Blue looked over his shoulder to see Ellie getting out of her car, and a prickle moved over the base of his spine. He didn't get it. Four years and he'd only bothered with women when he got too horny to stand it anymore. Here came one so far from his type that she might have been a boy, and he'd been thinking about her, off and on, all day.

She didn't see them, and Blue did nothing to attract her attention.

"Let's get this done," Marcus said wearily.

"You go on. I'll take care of it." He'd be glad to have something to keep his mind away from... he rolled his head . . . things. Keep his mind off things.

"I'm not gonna argue.
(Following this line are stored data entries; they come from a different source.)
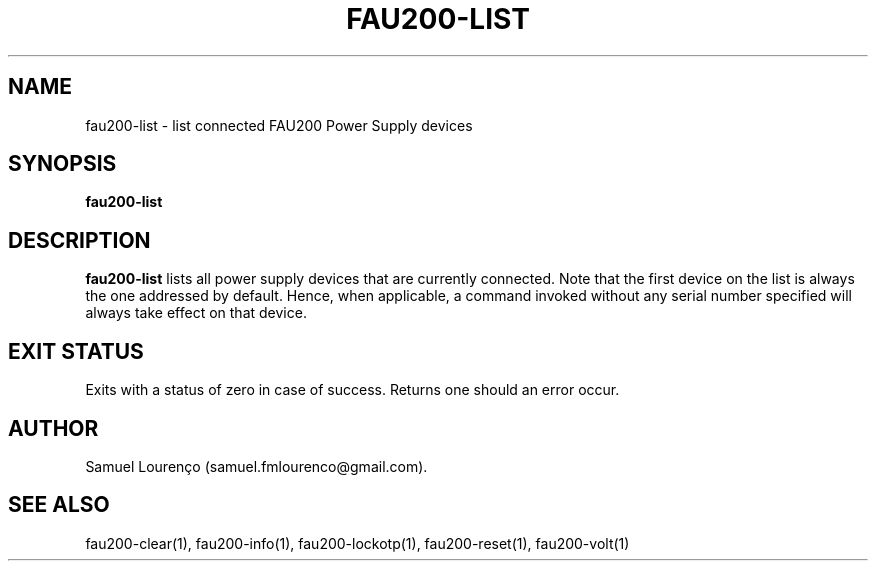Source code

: .TH FAU200-LIST 1
.SH NAME
fau200-list \- list connected FAU200 Power Supply devices
.SH SYNOPSIS
.B fau200-list
.SH DESCRIPTION
.B fau200-list
lists all power supply devices that are currently connected. Note that the
first device on the list is always the one addressed by default. Hence, when
applicable, a command invoked without any serial number specified will always
take effect on that device.
.SH "EXIT STATUS"
Exits with a status of zero in case of success. Returns one should an error
occur.
.SH AUTHOR
Samuel Lourenço (samuel.fmlourenco@gmail.com).
.SH "SEE ALSO"
fau200-clear(1), fau200-info(1), fau200-lockotp(1), fau200-reset(1),
fau200-volt(1)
See you in the morning."

Blue didn't move for a long time, his body dead tired from shoveling wet earth out of the hole. The mud on his neck cracked when he shifted, and his wrists were thick with grime.

Only the thought of the plants withering got him moving. By the time he finished checking temperatures, adjusting the shades, and wetting down the inner walls of the greenhouse with a hose, he had no brain left. A good thing.

He deliberately did not look in the direction of the cabin, though he heard music playing, something soft and soulful, indistinct in the thickening evening.

As he came into the kitchen, his great-aunt Lanie rushed in from the other room. A tiny, thin woman with white hair, she wore a blue calico apron over her dress, and her long hands were knotted together. "I was just about to page you, honey," she said. "My cat needs to go to the vet."

"My cat, you mean." Piwacket had belonged to Blue's wife, and had been old even when they first married. Now she was seventeen and skinny as a wire. Like his aunt, who was just as skinny and just as old in human years. Both required a special diet and the odd trip to the emergency room but gave back a hundred times what they took. He couldn't really imagine his life without either one, though chances were good he'd have to part with one or the other before too much longer.

But maybe not. He'd been thinking the same thing for ten years, and neither showed signs of going anywhere yet.

Piwacket, in the universal language of sick cats, sulked under a coffee table. "Hey, darlin'," he said, and grabbed her by the scruff of the neck before she could run off. Her ears were hot, and when he pinched a fold of skin, it stayed stuck together. "Yeah, you've got to go in again."

Lanie had already dragged out the carrier and lined it with a bath towel that smelled of Blue. Piwacket had kidney disease—had had it for two years now, and routinely had to spend a night at the veterinarian's office, hooked up to an IV to rehydrate her.